Contribution/Results: We establish the novel principle that “noise type governs DLM scaling characteristics,” with uniform noise demonstrating superior training efficiency under data constraints. Uniform-diffusion models achieve loss comparable to masked-diffusion models in the compute-bound regime, while requiring less data and leveraging more parameters for efficient training. This finding breaks through key bottlenecks hindering DLM scalability and provides foundational insights for principled DLM design and scaling.
📝 Abstract
Modern LLM pre-training consumes vast amounts of compute and training data, making the scaling behavior, or scaling laws, of different models a key distinguishing factor. Discrete diffusion language models (DLMs) have been proposed as an alternative to autoregressive language models (ALMs). However, their scaling behavior has not yet been fully explored, with prior work suggesting that they require more data and compute to match the performance of ALMs.
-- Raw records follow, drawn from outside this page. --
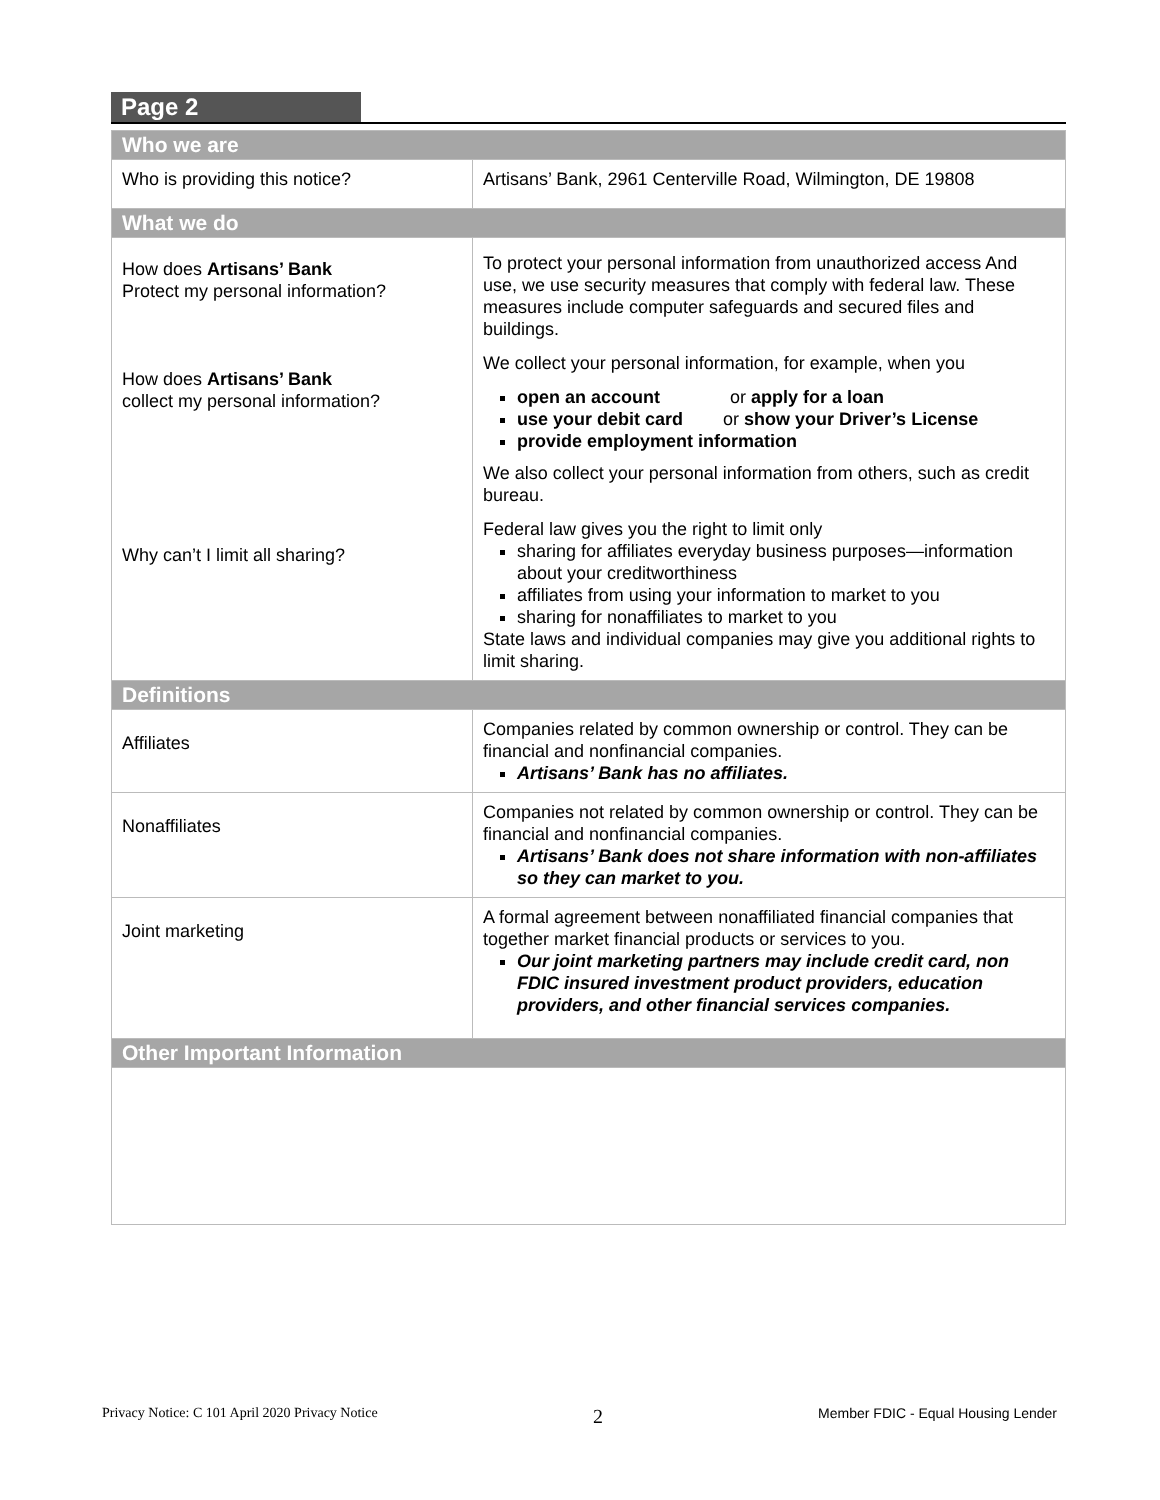Page 2
| Who we are | |
| --- | --- |
| Who is providing this notice? | Artisans’ Bank, 2961 Centerville Road, Wilmington, DE 19808 |
| What we do | |
| How does Artisans’ Bank Protect my personal information? How does Artisans’ Bank collect my personal information? Why can’t I limit all sharing? | To protect your personal information from unauthorized access And use, we use security measures that comply with federal law. These measures include computer safeguards and secured files and buildings. We collect your personal information, for example, when you open an account or apply for a loan use your debit card or show your Driver’s License provide employment information We also collect your personal information from others, such as credit bureau. Federal law gives you the right to limit only sharing for affiliates everyday business purposes—information about your creditworthiness affiliates from using your information to market to you sharing for nonaffiliates to market to you State laws and individual companies may give you additional rights to limit sharing. |
| Definitions | |
| Affiliates | Companies related by common ownership or control. They can be financial and nonfinancial companies. Artisans’ Bank has no affiliates. |
| Nonaffiliates | Companies not related by common ownership or control. They can be financial and nonfinancial companies. Artisans’ Bank does not share information with non-affiliates so they can market to you. |
| Joint marketing | A formal agreement between nonaffiliated financial companies that together market financial products or services to you. Our joint marketing partners may include credit card, non FDIC insured investment product providers, education providers, and other financial services companies. |
| Other Important Information | |
Privacy Notice: C 101 April 2020 Privacy Notice 2 Member FDIC - Equal Housing Lender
We study the scaling behavior of DLMs on different noise types by smoothly interpolating between masked and uniform diffusion while paying close attention to crucial hyperparameters such as batch size and learning rate. Our experiments reveal that the scaling behavior of DLMs strongly depends on the noise type and is considerably different from ALMs. While all noise types converge to similar loss values in compute-bound scaling, we find that uniform diffusion requires more parameters and less data for compute-efficient training compared to masked diffusion, making them a promising candidate in data-bound settings. We scale our uniform diffusion model up to 10B parameters trained for $10^{22}$ FLOPs, confirming the predicted scaling behavior and making it the largest publicly known uniform diffusion model to date.